YOUR GOAL:
Answer from the garage door opener thread:
(a) How wide is ENCORE's garage door?
(b) At what company did Padilen work for about 17 years?
(c) What openers are on Padilen's two 9x12 insulated doors?

DOCUMENT PASSAGE:
--- START ---

# Best Garage Door Opener?



## ENCORE (Sep 19, 2005)

We've had a Geni Excelerator since building the house and its the screw type. Our door is a full 8' high door also, which means we had to add the extra length to the rail.

Problem with this thing is, it keep tearing up the plastic cage that runs on the screw or.... it wants to hang up on the joint. I've replaced the cage twice and had Overhead Door out looking it over. Now its wanting to hang up again.

So........... what's a GREAT opener that I can get without adding extra rails and will keep working properly for 10 years???? I keep telling the wife we just need to replace it but, ol' tightwad thinks I like messing with it over and over..........

Oh..... the garage door is also 18' wide and insulated, so its heavy.

Thanks for the help.


----------



## Fishndude (Feb 22, 2003)

If you are in SE Michigan, shoot a PM to Polarbear. Darrin will hook you up.


----------



## Padilen (Jun 18, 2013)

I'd go commercial grade, or at least HD chain drive. I have 2-9x12 insulated with Craftsman chain drive openers. I have not had issues with the openers but with door springs.


----------



## ENCORE (Sep 19, 2005)

I'm thinking about going with this: http://www.liftmaster.com/lmcv2/pro...50-elite-series-dc-battery-backup-belt-drive/

There's a couple places that install them up here....... NEL Alpena area.


----------



## Burksee (Jan 15, 2003)

Fishndude said:


> If you are in SE Michigan, shoot a PM to Polarbear. Darrin will hook you up.


 Even if your not shoot Darrin a PM, he'll steer you in the right direction. Offer to take him icefishing on that "lake with no fish" and he may even make the trip up there!


----------



## Padilen (Jun 18, 2013)

I posted about a chain drive because I worked for about 17 years at Stanley Electronics. We made the remote transmitter and main boards for their openers. Mostly chain drives the ,lab started testing screw drives, not sure if they ever sold any . Then they advertised that a Caddy had a timing chain and we had the caddy of openers because chain drive.


----------



## Sling (Aug 2, 2005)

don't mean to hijack but....what about the best replacement remotes ?


----------



## Padilen (Jun 18, 2013)

Sling said:


> don't mean to hijack but....what about the best replacement remotes ?


Multi- code.
Is universal.


----------



## GullLkRltr (Dec 13, 2005)

ENCORE said:


> We've had a Geni Excelerator since building the house and its the screw type. Our door is a full 8' high door also, which means we had to add the extra length to the rail.

--- END ---

GIVEN INFORMATION:
--- START ---

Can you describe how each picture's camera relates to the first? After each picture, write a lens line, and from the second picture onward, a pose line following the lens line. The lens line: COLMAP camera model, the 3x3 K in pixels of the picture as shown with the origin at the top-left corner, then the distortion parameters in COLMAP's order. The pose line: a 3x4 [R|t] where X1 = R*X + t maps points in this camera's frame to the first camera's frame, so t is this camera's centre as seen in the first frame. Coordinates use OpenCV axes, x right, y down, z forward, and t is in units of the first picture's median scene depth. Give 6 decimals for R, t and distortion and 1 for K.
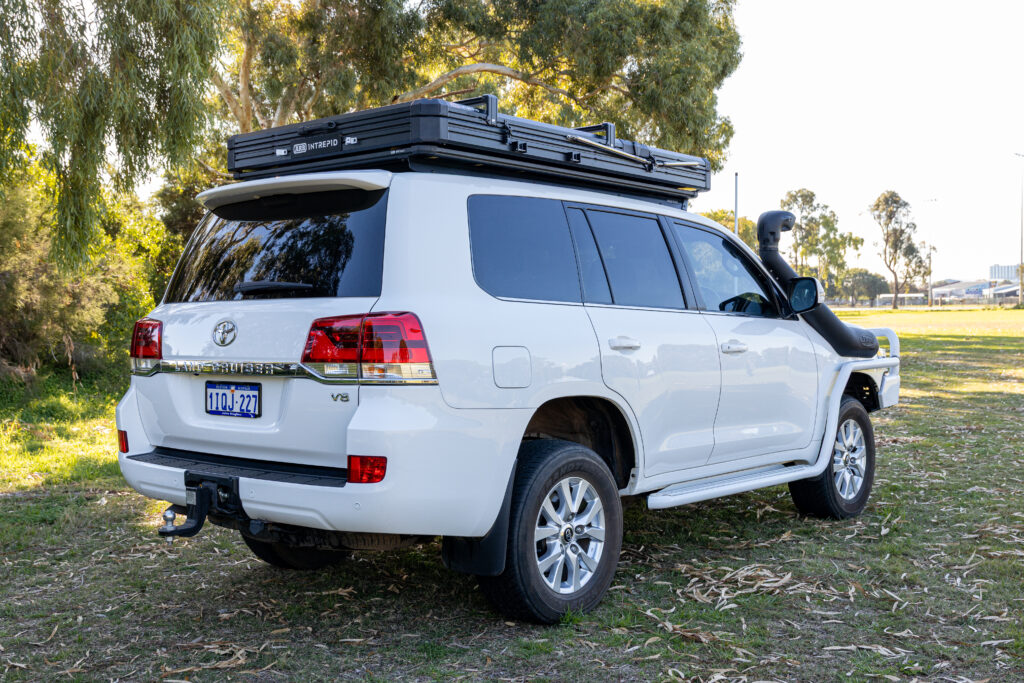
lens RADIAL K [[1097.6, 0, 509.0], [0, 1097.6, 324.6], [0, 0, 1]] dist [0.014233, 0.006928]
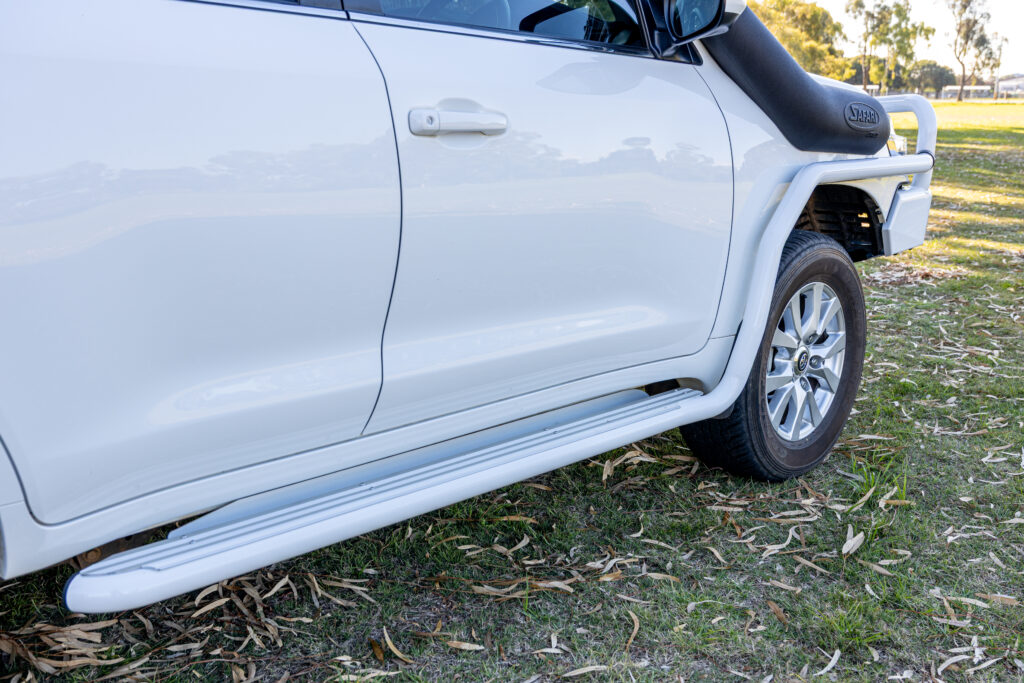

--- END ---

RESPONSE TO THE EXERCISE:
(a) 18 feet wide.
(b) Stanley Electronics.
(c) Craftsman chain drive openers.